Treating trauma is especially reliant on building trust. Trauma breaks fundamental beliefs, that you are safe, that the world is a safe place, and that you can predict what will happen to you. Traumatized folks have trouble with trust, of themselves and others. After all, lots of trauma is a result of someone close to you totally betraying trust and taking advantage of vulnerability.
From safety and security, we are able to acknowledge shortcomings and failings. We are able to empathize with others when we ourselves feel validated and understood. Yet we deny this to those most in need. Rehabilitation will never come from shame, pain and distrust.
Our stubborn reliance on incarceration is destroying us.
First, trauma impedes trust and slows down development of decision making mechanisms – most people we incarcerate are trauma survivors. Second, prison re-traumatizes people while reinforcing distrust, paranoia and self-hatred. Third, those who make it through the system are unsupported and are sometimes actively impeded if they try to do the right thing.

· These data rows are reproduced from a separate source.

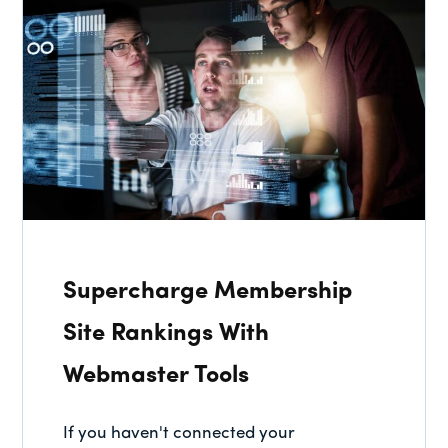
Supercharge Membership
Site Rankings With
Webmaster Tools
If you haven't connected your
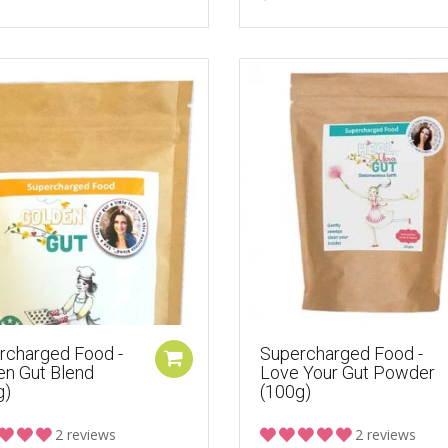
rcharged Food -
Supercharged Food -
en Gut Blend
Love Your Gut Powder
g)
(100g)
2 reviews
2 reviews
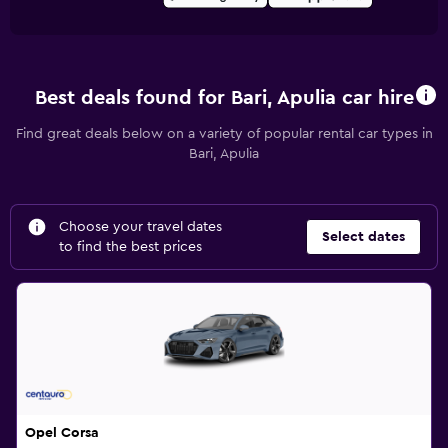
Best deals found for Bari, Apulia car hire
Find great deals below on a variety of popular rental car types in
Bari, Apulia
Choose your travel dates
Select dates
to find the best prices
Opel Corsa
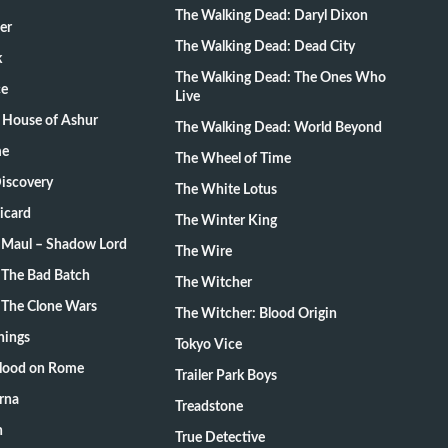
The Walking Dead: Daryl Dixon
er
The Walking Dead: Dead City
k
The Walking Dead: The Ones Who
ce
Live
 House of Ashur
The Walking Dead: World Beyond
me
The Wheel of Time
Discovery
The White Lotus
Picard
The Winter King
: Maul – Shadow Lord
The Wire
 The Bad Batch
The Witcher
 The Clone Wars
The Witcher: Blood Origin
hings
Tokyo Vice
Blood on Rome
Trailer Park Boys
rna
Treadstone
n
True Detective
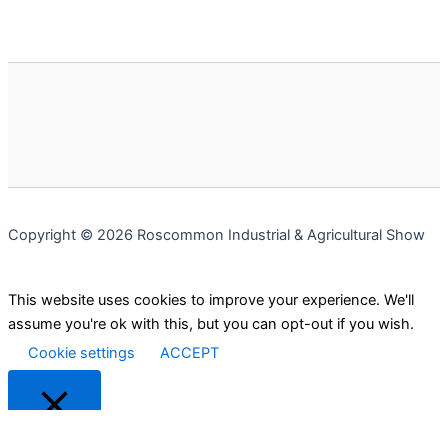
Copyright © 2026 Roscommon Industrial & Agricultural Show
This website uses cookies to improve your experience. We'll
assume you're ok with this, but you can opt-out if you wish.
Cookie settings
ACCEPT
Close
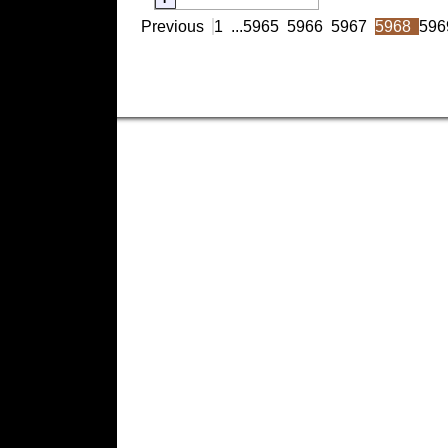
Previous
1
...
5965
5966
5967
5968
596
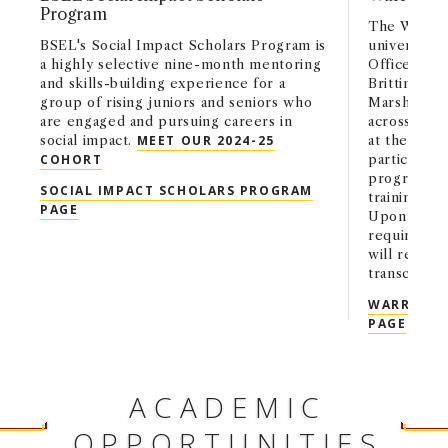
Program
The Warren
BSEL's Social Impact Scholars Program is
university-
a highly selective nine-month mentoring
Office of t
and skills-building experience for a
Brittingham
group of rising juniors and seniors who
Marshall Sc
are engaged and pursuing careers in
across acad
social impact.
MEET OUR 2024-25
at the end 
COHORT
participate
program. Sc
SOCIAL IMPACT SCHOLARS PROGRAM
training in
PAGE
Upon succes
requiremen
will receiv
transcripts.
WARREN B
PAGE
ACADEMIC
OPPORTUNITIES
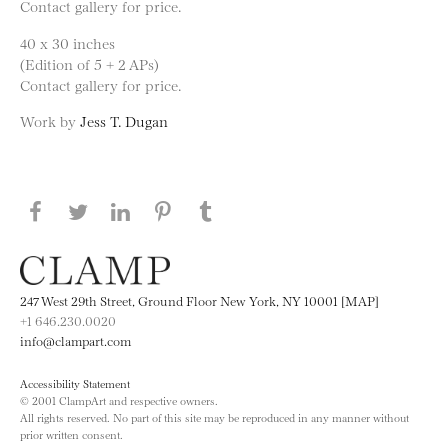
Contact gallery for price.
40 x 30 inches
(Edition of 5 + 2 APs)
Contact gallery for price.
Work by
Jess T. Dugan
Share this page on Facebook
Share this page on Twitter
Share this page on LinkedIN
Share this page on Pinterest
Share this page on
Tumblr
247 West 29th Street, Ground Floor New York, NY 10001 [MAP]
+1 646.230.0020
info@clampart.com
Accessibility Statement
© 2001 ClampArt and respective owners.
All rights reserved. No part of this site may be reproduced in any manner without
prior written consent.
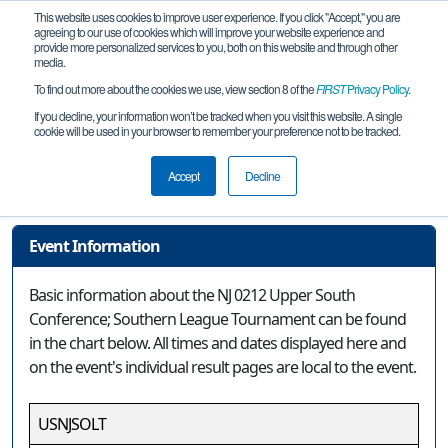
This website uses cookies to improve user experience. If you click "Accept," you are
agreeing to our use of cookies which will improve your website experience and
provide more personalized services to you, both on this website and through other
media.
To find out more about the cookies we use, view section 8 of the
FIRST
Privacy Policy
.
Event Information
If you decline, your information won’t be tracked when you visit this website. A single
cookie will be used in your browser to remember your preference not to be tracked.
NJ 0212 Upper South Conference;
Southern League Tournament
Accept
Decline
Event Information
Basic information about the NJ 0212 Upper South
Conference; Southern League Tournament can be found
in the chart below. All times and dates displayed here and
on the event's individual result pages are local to the event.
USNJSOLT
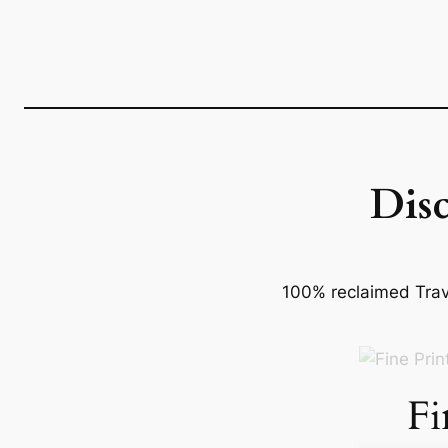
Dis
100% reclaimed Trave
Fi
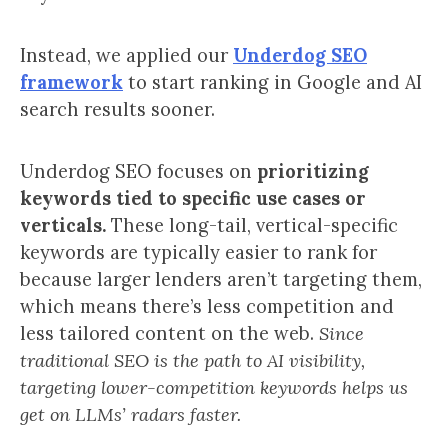
Instead, we applied our
Underdog SEO
framework
to start ranking in Google and AI
search results sooner.
Underdog SEO focuses on
prioritizing
keywords tied to specific use cases or
verticals.
These long-tail, vertical-specific
keywords are typically easier to rank for
because larger lenders aren’t targeting them,
which means there’s less competition and
less tailored content on the web.
Since
traditional SEO is the path to AI visibility,
targeting lower-competition keywords helps us
get on LLMs’ radars faster.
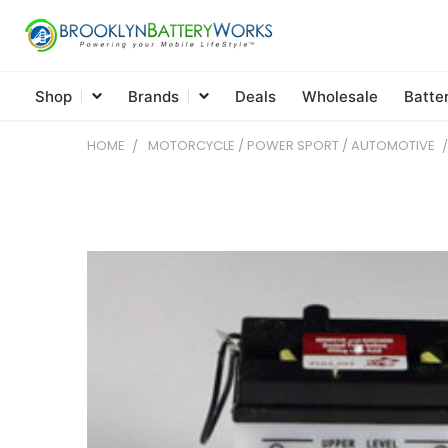
Shop
Brands
Deals
Wholesale
Batte
HOME
MOTORCYCLE / POWER SPORT / AUTOMOTIVE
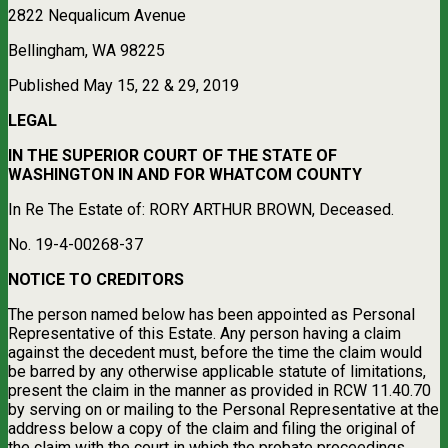
2822 Nequalicum Avenue
Bellingham, WA 98225
Published May 15, 22 & 29, 2019
LEGAL
IN THE SUPERIOR COURT OF THE STATE OF
WASHINGTON IN AND FOR WHATCOM COUNTY
In Re The Estate of: RORY ARTHUR BROWN, Deceased.
No. 19-4-00268-37
NOTICE TO CREDITORS
The person named below has been appointed as Personal
Representative of this Estate. Any person having a claim
against the decedent must, before the time the claim would
be barred by any otherwise applicable statute of limitations,
present the claim in the manner as provided in RCW 11.40.70
by serving on or mailing to the Personal Representative at the
address below a copy of the claim and filing the original of
the claim with the court in which the probate proceedings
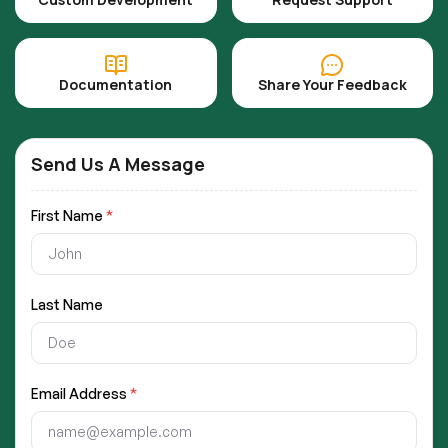
Documentation
Share Your Feedback
Send Us A Message
First Name
*
Last Name
Email Address
*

Our prison system is designed to fail. It fails our inmates and it fails our society. It takes hurting people, hurts them more, then blames them for not improving. Why would you contribute to a society that denies your basic humanity? Why would you care about others, when you’re told and taught your own pain is not worthy of care and attention?
We need to focus more on prevention and change than punishment and revenge. If we don’t, the cycle will continue, and things will keep getting worse.
It starts with you. It starts today.